Solon felt the old monk’s anxiety thumping behind his eyes.
‘Because,’ said Cornelius, ‘it’s the only place on the island with a rowan tree. I have no choice. I must have its berries to heal the wounded from the Viking attack before infection sets in.’
Brother Renard’s eyes narrowed on Cornelius, his rocking increasing in speed. ‘Not possible alone,’ he muttered. ‘Not possible with someone. Not possible at all.’
‘The boy has proven himself to be valiant,’ pointed out Cornelius.
‘The boy has much still to learn,’ said Renard, his agitation mounting.
‘But because of your animation – because you used Solon, Brother – he is now the one connected to the peryton,’ said Brother Cornelius. ‘And you know as well as I do that the peryton can help him find the rowan tree.’
Solon was stoking the fire, listening carefully to the two monks as the
y argued.
‘Some day very soon,’ the Abbot had told him, ‘when your master is able and ready, he will tell you the story of the islands and of our Order.
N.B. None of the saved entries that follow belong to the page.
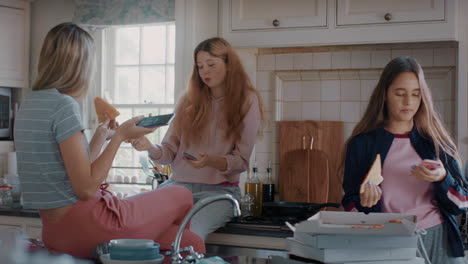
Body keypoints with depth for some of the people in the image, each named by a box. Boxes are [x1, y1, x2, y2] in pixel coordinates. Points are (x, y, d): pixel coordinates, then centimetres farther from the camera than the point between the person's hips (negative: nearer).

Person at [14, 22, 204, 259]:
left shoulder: (29, 104, 10)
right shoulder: (64, 105, -18)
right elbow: (86, 188, -19)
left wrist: (100, 137, 24)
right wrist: (120, 136, -9)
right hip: (84, 226, -9)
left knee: (192, 242, 13)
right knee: (181, 197, 13)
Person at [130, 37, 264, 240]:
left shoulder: (247, 101, 3)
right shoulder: (189, 100, 11)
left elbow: (241, 161, -2)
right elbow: (169, 152, 8)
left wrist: (210, 160, -21)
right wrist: (150, 147, -15)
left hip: (219, 191, -3)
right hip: (178, 185, 3)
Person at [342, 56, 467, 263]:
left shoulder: (436, 143, 4)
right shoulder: (362, 144, -2)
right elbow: (350, 205, 0)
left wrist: (442, 178, -17)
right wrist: (364, 203, -21)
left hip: (437, 241, 2)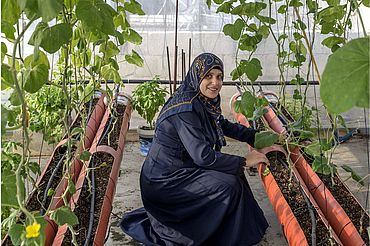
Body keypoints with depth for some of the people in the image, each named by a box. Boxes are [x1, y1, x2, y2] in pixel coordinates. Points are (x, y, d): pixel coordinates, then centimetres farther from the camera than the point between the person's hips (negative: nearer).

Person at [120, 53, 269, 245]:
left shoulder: (204, 102, 2)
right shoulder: (185, 108, -25)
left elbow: (224, 126, 19)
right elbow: (203, 156, -28)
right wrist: (244, 161, -19)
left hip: (180, 168, 9)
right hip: (163, 181, -9)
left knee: (232, 173, 7)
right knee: (228, 186, -16)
It may well be his final lesson to you, but until then, know that you and your descendants are forever bound to the peryton and to the island of Era Mina.’
Solon had done his best to encourage, even cajole his master into teaching him this lesson, but his master had always ducked into his own dreams and silences, just when Solon thought he’d caught him at the right moment.
‘The boy would be in mortal danger, even with the peryton,’ snapped Renard at Cornelius.
The old monk’s rocking was becoming more frenzied, and he was scratching his fingers across his lap as if writing on an invisible page. Leaping from his stool, Solon pressed his hands on Brother Renard’s chair, trying to stop its frantic rocking, afraid of the old monk’s rage and what might happen if he lost control.
‘But Renard, he must go,’ continued Cornelius pleadingly. ‘Too many will suffer and die if he does not.’
‘I won’t allow it!’
‘Renard, dear, dear friend,’ said Cornelius. He leaned forward on the edge of the bunk, causing the quilt to slither to the floor. ‘This is not your decision to make. It is Solon’s.’
Suddenly, Brother Renard’s chin dropped to his chest, and the chair settled. For a fleeting moment, Cornelius thought he had passed away, gone for ever. Then the old monk’s hands started to move at lightning speed across his lap again.
‘Look out!’ yelled Solon.
A royal jester in full court regalia was rising out of one of the quilt squares, flopping his arms and twisting his legs as if they were made of soft clay. But where the jester’s head should have been, there was nothing, only his tri-pointed cap resting on empty shoulders, a wide, gap-toothed grin leering from its centre.